Die Bundesregierung plant daher, den Ausbau und die finanzielle Sicherung von Frauenhäusern und Beratungsstellen voranzutreiben, um den Schutz und die Unterstützung für gewaltbetroffene Frauen zu verbessern (Bundesregierung).
Für Betroffene ist es wichtig zu wissen, dass sie nicht allein sind und Unterstützung in Anspruch nehmen können. Neben dem Hilfetelefon bieten lokale Beratungsstellen und Frauenhäuser Hilfe an.

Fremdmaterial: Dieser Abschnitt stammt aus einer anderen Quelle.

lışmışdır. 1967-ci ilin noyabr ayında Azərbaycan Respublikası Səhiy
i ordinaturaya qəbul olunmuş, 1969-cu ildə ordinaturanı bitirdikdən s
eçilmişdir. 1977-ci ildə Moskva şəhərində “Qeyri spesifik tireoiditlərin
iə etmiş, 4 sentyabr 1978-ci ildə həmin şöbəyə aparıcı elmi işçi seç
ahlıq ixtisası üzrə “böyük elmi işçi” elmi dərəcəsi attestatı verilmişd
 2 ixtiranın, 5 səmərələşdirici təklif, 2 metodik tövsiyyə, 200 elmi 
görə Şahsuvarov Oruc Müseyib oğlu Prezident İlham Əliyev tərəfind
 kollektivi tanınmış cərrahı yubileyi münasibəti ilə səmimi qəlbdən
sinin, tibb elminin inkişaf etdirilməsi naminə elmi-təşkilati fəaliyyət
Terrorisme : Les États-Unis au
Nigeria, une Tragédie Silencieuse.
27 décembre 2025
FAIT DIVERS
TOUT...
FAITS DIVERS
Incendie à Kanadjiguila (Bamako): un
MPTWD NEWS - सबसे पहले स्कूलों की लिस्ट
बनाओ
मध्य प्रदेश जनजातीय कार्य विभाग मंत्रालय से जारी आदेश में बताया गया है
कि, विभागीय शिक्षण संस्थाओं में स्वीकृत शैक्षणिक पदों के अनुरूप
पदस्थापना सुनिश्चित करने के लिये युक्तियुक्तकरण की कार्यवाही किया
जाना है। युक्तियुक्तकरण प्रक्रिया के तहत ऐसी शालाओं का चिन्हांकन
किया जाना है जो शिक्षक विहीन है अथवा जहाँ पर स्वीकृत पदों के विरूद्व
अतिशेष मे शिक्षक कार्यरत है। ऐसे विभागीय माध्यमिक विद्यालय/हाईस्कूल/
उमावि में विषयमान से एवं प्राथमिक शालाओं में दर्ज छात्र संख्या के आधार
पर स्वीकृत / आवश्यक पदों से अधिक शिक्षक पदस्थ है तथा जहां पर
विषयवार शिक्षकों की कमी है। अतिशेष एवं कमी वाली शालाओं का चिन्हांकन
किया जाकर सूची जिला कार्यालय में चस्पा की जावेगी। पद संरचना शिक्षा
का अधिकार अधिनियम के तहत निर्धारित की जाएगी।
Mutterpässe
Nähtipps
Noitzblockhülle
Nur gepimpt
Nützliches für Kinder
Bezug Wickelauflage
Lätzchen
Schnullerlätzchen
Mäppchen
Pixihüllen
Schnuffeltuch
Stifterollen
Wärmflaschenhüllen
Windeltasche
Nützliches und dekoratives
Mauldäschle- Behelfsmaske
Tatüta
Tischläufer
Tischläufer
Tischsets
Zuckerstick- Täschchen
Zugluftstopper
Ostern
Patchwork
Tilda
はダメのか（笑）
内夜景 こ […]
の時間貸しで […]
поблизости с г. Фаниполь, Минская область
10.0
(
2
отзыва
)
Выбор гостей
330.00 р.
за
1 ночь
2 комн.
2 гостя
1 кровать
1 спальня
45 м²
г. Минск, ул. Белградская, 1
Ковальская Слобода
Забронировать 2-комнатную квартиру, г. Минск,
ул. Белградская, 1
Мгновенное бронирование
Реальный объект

Auch Angehörige und Freunde können sich an diese Einrichtungen wenden, um Unterstützung für Betroffene zu erhalten (BMFSFJ).
Die steigende Zahl von Femiziden und anderen Formen der Gewalt gegen Frauen in Deutschland erfordert ein entschlossenes Handeln von Politik, Gesellschaft und Justiz. Es bedarf umfassender Präventionsmaßnahmen, effektiver Schutzmechanismen und einer Sensibilisierung der Öffentlichkeit, um diese tragischen Verluste zu verhindern und die Sicherheit von Frauen zu gewährleisten.
Ein Weckruf für Politik und Gesellschaft
Jeder Femizid ist ein Weckruf für Politik und Gesellschaft. Die erschreckenden Zahlen zeigen, dass Deutschland einen radikalen Kurswechsel braucht, um Frauen besser zu schützen und Gewalt an ihnen nachhaltig zu bekämpfen. Es ist an der Zeit, Prävention, Schutz und Strafverfolgung gleichermaßen zu stärken – nicht morgen, sondern heute (hk).